For a nonrisk to remain a nonrisk the assumptions must not change (or at least if they change, the designation of nonrisk will need to be rejustified). For example, if the message arrival rate, the processing time, or the number of higher priority processes changes in the example above, the designation of nonrisk could change.
2.7.2 Outputs Only from the ATAM
In addition to the preceding information, the ATAM produces an additional set of results described below.
Catalog of Architectural Approaches Used
Every architect adopts certain design strategies and approaches to solve the problems at hand. Sometimes these approaches are well known and part of the common knowledge of the field; sometimes they are unique and innovative to the system being built. In either case, they are the key to understanding whether the architecture will meet its goals and requirements. The ATAM includes a step in which the approaches used are catalogued, and this catalog can later serve as an introduction to the architecture for people who need to familiarize themselves with it, such as future architects and maintainers for the system.
Approach- and Quality-Attribute-Specific Analysis Questions
The ATAM poses analysis questions that are based on the attributes being sought and the approaches selected by the architect. As the architecture evolves, these questions can be used in future mini-evaluations to make sure that the evolution is not taking the architecture in the wrong direction.
Sensitivity Points and Tradeoff Points
We term key architectural decisions sensitivity points and tradeoff points. A sensitivity point is a property of one or more components (and/or component relationships) that is critical for achieving a particular quality attribute response. For example:
The level of confidentiality in a virtual private network might be sensitive to the number of bits of encryption.
The latency for processing an important message might be sensitive to the priority of the lowest priority process involved in handling the message.
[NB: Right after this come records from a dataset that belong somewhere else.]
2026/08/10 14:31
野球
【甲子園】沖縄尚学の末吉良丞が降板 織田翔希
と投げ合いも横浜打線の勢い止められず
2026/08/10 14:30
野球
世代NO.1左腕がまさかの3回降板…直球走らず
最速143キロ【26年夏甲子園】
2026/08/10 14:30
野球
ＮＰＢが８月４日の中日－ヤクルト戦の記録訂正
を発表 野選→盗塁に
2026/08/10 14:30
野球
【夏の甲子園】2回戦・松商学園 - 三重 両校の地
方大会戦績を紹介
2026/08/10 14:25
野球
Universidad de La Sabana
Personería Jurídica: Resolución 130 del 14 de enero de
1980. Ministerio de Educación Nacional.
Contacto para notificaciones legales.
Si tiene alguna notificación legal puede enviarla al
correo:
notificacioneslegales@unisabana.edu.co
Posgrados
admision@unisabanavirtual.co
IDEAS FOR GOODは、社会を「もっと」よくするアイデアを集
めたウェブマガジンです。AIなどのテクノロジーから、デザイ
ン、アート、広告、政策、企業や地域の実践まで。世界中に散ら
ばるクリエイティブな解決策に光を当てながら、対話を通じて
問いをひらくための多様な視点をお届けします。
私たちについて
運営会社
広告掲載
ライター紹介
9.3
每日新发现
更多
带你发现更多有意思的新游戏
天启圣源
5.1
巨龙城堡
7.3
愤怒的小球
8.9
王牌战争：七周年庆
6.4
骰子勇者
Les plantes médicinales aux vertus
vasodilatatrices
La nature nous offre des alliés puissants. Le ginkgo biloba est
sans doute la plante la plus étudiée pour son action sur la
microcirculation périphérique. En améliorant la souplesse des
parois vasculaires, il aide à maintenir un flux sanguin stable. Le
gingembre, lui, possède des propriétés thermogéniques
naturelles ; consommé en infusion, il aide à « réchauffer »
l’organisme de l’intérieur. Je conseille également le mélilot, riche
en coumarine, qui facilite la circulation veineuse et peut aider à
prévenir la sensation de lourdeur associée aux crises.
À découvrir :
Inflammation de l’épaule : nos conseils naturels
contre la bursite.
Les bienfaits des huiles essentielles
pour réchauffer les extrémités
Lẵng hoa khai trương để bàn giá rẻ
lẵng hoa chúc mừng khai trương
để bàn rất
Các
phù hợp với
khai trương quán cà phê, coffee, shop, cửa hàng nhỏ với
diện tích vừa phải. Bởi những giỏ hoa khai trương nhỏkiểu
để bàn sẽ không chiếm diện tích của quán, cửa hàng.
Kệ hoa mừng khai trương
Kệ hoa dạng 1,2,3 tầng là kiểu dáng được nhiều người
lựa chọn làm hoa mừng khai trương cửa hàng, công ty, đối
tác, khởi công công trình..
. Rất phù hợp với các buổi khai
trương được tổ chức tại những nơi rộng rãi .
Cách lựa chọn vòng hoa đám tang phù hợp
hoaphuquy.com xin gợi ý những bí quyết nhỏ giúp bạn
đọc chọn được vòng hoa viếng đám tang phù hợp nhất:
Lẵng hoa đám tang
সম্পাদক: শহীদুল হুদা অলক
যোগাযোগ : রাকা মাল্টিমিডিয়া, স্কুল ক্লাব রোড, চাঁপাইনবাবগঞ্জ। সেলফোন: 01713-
The average number of person-days of effort it takes to maintain a system might be sensitive to the degree of encapsulation of its communication protocols and file formats.
Sensitivity points tell a designer or analyst where to focus attention when trying to understand the achievement of a quality goal. They serve as yellow flags: "Use caution when changing this property of the architecture." Particular values of sensitivity points may become risks when realized in an architecture. Consider the examples above. A particular value in the encryption levelsay, 32-bit encryptionmay present a risk in the architecture. Or having a very low priority process in a pipeline that processes an important message may become a risk in the architecture.
A tradeoff point is a property that affects more than one attribute and is a sensitivity point for more than one attribute. For example, changing the level of encryption could have a significant impact on both security and performance. Increasing the level of encryption improves the predicted security but requires more processing time. If the processing of a confidential message has a hard real-time latency requirement then the level of encryption could be a tradeoff point. Tradeoff points are the most critical decisions that one can make in an architecture, which is why we focus on them so carefully.
Finally, it is not uncommon for an architect to answer an elicitation question by saying, "We haven't made that decision yet." In this case you cannot point to a component or property in the architecture and call it out as a sensitivity point because the component or property might not exist yet. However, it is important to flag key decisions that have been made as well as key decisions that have not yet been made.